■ Textblock
******
OGH 4Ob358/70

OGH4Ob358/7015.12.1970

SZ 43/232

Normen

Rabattgesetz §12
Gesetz gegen den unlauteren Wettbewerb §14
ZPO §235
Rabattgesetz §12
Gesetz gegen den unlauteren Wettbewerb §14
ZPO §235

 

Spruch:

Wird an Stelle der bisher geforderten Leistung eine andere Leistung begehrt, dann liegt eine qualitative Änderung des Begehrens und damit eine Klagsänderung vor

OGH 15. Dezember 1970, 4 Ob 358/70 (OLG Wien 2 R 143/70; HG Wien 11 Cg 571/69)
******
■ Ausgewählte Einträge

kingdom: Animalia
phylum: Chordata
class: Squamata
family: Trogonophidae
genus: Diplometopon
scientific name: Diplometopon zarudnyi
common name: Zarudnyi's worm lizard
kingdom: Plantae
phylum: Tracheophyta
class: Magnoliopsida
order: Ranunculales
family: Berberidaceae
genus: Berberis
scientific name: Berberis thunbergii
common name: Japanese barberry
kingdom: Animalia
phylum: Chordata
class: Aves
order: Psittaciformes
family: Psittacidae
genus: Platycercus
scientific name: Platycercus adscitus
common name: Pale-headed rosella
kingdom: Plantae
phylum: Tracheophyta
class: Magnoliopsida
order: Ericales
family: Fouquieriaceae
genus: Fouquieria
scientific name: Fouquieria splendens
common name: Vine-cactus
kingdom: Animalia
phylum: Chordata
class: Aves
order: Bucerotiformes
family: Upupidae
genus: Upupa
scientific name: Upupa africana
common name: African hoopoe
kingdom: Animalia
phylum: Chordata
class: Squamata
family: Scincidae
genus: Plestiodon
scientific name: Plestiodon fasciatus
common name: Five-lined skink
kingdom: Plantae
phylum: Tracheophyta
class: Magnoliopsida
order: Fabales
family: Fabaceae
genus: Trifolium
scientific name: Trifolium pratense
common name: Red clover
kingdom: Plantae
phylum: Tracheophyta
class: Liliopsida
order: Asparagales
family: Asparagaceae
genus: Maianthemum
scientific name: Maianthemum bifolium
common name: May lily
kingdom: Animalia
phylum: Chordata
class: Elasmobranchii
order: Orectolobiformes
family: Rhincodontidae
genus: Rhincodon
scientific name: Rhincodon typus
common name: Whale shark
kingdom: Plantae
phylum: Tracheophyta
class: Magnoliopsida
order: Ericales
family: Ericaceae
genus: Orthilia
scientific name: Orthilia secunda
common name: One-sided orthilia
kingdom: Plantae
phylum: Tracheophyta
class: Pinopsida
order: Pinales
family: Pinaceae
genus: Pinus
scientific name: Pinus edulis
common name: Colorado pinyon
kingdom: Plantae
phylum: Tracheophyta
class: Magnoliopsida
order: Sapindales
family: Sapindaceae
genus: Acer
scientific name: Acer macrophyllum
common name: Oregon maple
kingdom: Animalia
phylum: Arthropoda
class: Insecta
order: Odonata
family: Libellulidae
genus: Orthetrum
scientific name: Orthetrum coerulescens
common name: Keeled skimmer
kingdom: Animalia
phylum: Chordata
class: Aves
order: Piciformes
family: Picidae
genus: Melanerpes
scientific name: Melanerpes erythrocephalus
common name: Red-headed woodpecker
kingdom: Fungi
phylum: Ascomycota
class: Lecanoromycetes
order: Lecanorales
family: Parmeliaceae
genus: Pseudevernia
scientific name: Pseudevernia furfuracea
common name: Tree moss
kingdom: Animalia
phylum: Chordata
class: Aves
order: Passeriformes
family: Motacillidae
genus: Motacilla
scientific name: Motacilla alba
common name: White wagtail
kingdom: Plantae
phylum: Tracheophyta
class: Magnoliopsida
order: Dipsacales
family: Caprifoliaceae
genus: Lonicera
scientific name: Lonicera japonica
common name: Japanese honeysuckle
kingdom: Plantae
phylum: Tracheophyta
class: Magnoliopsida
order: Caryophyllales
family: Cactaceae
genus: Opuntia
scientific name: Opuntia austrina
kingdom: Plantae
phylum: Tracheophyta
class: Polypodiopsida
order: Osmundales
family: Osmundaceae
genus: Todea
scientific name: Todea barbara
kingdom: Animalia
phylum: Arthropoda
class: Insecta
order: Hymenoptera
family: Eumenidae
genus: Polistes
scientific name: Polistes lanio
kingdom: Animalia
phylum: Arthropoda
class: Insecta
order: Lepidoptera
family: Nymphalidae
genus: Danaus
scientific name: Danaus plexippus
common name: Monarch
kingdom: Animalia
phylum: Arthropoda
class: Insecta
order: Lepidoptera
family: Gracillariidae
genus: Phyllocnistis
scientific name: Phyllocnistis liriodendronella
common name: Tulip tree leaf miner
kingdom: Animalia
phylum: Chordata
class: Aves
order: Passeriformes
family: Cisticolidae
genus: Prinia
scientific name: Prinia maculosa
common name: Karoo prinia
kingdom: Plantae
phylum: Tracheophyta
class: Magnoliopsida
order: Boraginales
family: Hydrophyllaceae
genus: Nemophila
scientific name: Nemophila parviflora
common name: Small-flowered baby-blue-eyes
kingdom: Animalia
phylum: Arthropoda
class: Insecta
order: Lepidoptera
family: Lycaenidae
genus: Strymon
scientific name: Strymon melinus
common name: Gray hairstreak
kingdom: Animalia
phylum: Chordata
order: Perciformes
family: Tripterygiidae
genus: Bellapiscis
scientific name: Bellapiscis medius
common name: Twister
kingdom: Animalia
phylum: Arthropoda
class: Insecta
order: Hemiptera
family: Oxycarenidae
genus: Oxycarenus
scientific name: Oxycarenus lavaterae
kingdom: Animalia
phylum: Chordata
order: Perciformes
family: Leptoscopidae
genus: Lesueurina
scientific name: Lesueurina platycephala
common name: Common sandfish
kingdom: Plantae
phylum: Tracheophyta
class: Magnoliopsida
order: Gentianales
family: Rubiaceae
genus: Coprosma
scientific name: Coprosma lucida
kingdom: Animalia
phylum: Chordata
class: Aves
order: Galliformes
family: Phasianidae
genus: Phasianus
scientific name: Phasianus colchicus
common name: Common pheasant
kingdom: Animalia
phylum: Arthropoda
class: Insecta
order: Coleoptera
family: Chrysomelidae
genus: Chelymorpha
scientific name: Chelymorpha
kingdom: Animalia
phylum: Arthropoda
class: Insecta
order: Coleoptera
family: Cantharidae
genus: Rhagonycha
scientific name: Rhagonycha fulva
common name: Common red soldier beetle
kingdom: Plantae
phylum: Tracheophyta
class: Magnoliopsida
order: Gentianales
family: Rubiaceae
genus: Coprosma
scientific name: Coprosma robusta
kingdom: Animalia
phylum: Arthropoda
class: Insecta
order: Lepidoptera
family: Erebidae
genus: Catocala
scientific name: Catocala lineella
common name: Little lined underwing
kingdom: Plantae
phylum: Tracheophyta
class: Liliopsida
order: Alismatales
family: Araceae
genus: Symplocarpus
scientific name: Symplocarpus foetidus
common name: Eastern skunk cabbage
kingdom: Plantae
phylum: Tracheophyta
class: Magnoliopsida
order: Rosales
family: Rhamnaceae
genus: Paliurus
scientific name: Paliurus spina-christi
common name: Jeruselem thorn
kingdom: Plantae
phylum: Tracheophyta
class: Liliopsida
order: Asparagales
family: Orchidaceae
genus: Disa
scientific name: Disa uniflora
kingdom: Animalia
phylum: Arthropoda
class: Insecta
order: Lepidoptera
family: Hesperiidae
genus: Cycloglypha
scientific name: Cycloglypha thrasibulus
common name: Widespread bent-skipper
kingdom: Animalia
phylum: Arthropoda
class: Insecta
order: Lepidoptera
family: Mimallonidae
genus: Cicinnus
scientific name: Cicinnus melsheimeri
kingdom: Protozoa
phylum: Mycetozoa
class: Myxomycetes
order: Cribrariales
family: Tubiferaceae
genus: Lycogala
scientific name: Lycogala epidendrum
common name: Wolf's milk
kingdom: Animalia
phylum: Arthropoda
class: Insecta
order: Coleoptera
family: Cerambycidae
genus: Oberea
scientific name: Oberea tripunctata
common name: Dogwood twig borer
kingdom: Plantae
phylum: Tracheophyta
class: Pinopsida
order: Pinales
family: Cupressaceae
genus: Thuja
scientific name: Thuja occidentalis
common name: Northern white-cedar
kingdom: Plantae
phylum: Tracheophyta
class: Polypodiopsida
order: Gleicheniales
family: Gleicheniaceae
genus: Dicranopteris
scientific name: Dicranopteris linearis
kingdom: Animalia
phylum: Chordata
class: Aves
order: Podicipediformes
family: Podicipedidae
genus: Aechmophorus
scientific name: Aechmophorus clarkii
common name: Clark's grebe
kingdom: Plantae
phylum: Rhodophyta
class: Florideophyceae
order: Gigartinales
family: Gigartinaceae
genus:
******
Schreibe aus dem Textblock zur Klagsänderung den Abschnitt wortgetreu ab, beginnend bei „Wird an Stelle“ und endend bei „11 Cg 571/69)“.

Wird an Stelle der bisher geforderten Leistung eine andere Leistung begehrt, dann liegt eine qualitative Änderung des Begehrens und damit eine Klagsänderung vor

OGH 15. Dezember 1970, 4 Ob 358/70 (OLG Wien 2 R 143/70; HG Wien 11 Cg 571/69)